The 45-year-old founder and head of the German section of Deniz Feneri was jailed for 69 months for embezzlement, while his successor, 40, in the post was given 33 months by the Frankfurt state court.
The trial shook Turkey, with opponents of Prime Minister Recep Tayyip Erdogan claiming that his AKP party obtained funds from the men. But German prosecutors said this week they had seen no evidence to support that.
Erdogan categorically denied donations to his Justice and Development Party.
Turkish official a suspect
Still, as the trial ended, German prosecutors disclosed that a senior government official in Turkey, Aykut Zahid Akman, who used to live in Germany, had also been a suspect but could not be arrested.
Akman, who chairs the Radio and Television Council that regulates Turkish broadcasting, had received some of the funds embezzled from the Deniz Feneri charity, a Frankfurt prosecutor said.
He is also under investigation in Germany over his role as chairman of a Frankfurt area building society.

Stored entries
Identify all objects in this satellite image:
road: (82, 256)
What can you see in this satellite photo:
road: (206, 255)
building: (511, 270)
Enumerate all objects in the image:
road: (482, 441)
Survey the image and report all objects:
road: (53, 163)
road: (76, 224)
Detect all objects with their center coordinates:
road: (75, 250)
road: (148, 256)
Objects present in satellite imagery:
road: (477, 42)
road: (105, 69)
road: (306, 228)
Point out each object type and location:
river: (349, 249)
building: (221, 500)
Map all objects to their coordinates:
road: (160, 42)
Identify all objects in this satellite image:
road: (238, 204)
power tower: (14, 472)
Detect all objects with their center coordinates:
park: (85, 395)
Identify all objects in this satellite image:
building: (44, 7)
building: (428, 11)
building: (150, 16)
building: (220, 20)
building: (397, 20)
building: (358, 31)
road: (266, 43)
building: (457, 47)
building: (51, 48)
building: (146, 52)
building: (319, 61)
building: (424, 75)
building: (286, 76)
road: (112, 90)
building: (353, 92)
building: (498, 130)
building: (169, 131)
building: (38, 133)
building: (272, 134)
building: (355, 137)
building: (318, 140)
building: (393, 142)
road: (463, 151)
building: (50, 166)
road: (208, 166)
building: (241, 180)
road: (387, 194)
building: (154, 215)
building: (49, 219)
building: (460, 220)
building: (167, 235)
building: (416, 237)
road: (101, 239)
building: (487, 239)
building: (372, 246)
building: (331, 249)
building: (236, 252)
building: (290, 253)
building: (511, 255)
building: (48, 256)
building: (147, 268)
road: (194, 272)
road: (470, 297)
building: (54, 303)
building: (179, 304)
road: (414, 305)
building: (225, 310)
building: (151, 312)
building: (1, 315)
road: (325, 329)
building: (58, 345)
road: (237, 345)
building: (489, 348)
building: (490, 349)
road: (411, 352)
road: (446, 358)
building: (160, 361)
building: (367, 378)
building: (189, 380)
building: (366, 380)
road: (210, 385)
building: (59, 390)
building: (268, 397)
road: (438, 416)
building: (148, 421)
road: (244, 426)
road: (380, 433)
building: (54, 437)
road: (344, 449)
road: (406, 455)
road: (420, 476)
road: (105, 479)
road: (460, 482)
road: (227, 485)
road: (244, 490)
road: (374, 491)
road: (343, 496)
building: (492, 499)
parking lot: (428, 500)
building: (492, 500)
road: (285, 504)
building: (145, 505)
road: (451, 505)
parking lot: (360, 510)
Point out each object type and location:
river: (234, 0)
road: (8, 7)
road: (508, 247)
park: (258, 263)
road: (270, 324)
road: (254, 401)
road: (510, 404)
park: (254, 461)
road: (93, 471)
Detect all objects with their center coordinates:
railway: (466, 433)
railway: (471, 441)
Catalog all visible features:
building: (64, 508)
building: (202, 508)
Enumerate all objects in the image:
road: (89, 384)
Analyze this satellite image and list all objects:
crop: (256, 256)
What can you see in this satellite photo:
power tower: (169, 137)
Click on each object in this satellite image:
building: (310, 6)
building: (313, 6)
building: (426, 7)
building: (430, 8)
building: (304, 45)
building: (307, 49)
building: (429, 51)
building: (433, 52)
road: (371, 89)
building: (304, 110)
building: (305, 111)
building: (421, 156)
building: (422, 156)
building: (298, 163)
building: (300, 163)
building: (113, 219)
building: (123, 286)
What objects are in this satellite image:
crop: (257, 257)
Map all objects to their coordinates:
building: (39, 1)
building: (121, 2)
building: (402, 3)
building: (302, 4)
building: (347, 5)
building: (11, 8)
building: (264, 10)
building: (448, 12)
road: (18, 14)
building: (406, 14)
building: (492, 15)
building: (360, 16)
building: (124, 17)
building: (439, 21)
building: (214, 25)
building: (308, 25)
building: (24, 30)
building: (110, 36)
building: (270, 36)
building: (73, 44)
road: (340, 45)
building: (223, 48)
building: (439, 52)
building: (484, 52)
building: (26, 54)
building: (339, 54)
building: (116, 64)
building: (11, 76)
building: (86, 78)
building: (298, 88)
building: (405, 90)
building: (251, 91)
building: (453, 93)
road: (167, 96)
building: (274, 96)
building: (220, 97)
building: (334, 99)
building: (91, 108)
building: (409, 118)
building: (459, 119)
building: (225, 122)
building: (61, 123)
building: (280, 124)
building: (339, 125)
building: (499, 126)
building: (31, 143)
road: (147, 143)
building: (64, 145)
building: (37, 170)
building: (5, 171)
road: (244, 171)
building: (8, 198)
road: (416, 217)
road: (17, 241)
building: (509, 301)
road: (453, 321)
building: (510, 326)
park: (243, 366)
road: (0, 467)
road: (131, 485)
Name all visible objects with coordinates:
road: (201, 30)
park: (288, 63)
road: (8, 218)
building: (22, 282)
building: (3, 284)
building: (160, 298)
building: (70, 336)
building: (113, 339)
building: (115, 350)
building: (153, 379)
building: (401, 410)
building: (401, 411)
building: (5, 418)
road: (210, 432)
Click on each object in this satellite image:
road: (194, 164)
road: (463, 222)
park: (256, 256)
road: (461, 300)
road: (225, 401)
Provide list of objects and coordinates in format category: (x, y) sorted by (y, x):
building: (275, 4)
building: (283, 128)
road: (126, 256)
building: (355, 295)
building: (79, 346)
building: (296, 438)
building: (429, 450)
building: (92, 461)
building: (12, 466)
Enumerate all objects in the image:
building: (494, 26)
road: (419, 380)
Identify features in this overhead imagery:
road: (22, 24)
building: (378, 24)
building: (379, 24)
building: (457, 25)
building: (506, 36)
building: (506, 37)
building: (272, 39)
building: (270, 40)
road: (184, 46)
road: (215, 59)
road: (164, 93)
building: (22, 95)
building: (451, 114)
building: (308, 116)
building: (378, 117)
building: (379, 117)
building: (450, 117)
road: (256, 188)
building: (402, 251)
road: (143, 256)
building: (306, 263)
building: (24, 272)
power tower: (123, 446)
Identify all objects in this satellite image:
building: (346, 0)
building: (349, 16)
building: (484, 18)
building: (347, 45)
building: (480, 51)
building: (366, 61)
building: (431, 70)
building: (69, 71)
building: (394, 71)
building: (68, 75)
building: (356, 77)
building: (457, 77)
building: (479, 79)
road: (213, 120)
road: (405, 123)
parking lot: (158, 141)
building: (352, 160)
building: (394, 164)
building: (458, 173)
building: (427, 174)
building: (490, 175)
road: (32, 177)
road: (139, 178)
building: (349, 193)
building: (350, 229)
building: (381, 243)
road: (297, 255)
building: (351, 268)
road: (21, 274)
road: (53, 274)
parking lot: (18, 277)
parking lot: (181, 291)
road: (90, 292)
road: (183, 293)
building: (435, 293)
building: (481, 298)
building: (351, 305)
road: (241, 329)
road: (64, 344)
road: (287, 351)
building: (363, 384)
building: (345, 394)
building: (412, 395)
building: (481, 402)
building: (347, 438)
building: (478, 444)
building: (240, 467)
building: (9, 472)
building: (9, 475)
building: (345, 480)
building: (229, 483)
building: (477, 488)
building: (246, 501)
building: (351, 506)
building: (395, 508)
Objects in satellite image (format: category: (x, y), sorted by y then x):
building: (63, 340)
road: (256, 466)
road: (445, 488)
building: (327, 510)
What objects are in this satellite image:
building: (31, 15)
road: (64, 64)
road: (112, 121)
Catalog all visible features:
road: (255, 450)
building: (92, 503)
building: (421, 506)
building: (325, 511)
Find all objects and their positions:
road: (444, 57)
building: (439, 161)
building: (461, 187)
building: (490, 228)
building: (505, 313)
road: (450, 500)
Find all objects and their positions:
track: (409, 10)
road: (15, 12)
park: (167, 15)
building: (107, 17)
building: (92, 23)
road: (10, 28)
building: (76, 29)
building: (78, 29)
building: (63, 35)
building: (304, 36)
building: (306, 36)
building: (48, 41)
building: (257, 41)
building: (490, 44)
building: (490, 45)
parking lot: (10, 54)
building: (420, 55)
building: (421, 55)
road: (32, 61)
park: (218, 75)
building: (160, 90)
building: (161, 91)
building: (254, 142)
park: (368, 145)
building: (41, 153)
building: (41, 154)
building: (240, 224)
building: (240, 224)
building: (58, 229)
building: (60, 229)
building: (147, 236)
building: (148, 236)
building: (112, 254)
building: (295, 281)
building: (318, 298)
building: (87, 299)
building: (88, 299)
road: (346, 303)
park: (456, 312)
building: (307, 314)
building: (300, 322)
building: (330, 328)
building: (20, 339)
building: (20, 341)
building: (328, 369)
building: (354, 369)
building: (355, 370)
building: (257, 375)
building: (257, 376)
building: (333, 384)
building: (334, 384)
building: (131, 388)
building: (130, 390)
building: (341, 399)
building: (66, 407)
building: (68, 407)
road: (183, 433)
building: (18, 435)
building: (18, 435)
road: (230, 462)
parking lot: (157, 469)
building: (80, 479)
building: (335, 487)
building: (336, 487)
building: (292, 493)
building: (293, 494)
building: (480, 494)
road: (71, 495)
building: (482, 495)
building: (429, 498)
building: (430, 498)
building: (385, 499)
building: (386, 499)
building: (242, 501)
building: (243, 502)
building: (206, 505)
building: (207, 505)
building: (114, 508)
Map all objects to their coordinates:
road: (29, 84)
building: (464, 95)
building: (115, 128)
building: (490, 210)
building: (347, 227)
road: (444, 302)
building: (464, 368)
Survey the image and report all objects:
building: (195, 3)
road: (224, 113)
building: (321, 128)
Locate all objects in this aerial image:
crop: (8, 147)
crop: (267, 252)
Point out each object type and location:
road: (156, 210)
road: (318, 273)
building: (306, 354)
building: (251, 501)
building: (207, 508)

[Set task 1]
According to the Deniz Feneri report, what sentence did the Frankfurt state court give the 40-year-old successor?
[Set task 2]
Condense the paragraph of the Deniz Feneri report beginning "The trial shook Turkey" into a short bulleted list that keeps its main facts.
[Set task 3]
Carry the Deniz Feneri report forward from its last sentence.
These aerial object records come from a separate source.

[Expected output 1]
33 months.

[Expected output 2]
- The trial shook Turkey.
- Opponents of Prime Minister Recep Tayyip Erdogan claimed his AKP party obtained funds from the men.
- German prosecutors said this week they had seen no evidence to support that.

[Expected output 3]
He is suspected of fraudulently claiming government housing subsidies and failing to declare the society insolvent in due time, prosecutions spokeswoman Doris Moeller-Scheu said.
The news website Spiegel Online said Akman's lawyer rejected the claim.
Siphoned off
The alms were meant for poverty-stricken Palestinians, Turkish slum-dwellers and refugees in Pakistan, but only a part was given to the poor. The defendants kept a portion to invest in Turkish real estate.
The former accountant, 44, of the Deniz Feneri Foundation had his 22-month jail term suspended. The trial had been expected to last much longer but came to a quick end after a plea agreement was reached.
The charity raised foreign relief funds among well-off Turkish communities in Germany and the Netherlands through a Deniz Feneri television program. The title means lighthouse.
The trio admitted taking €18.6 million ($30 million) in cash from the bank accounts of the German branch of Deniz Feneri.
Advertisements on the Internet, in the press and on a Dutch-based television channel Euro 7 used images of human suffering in Turkey, Pakistan and other nations.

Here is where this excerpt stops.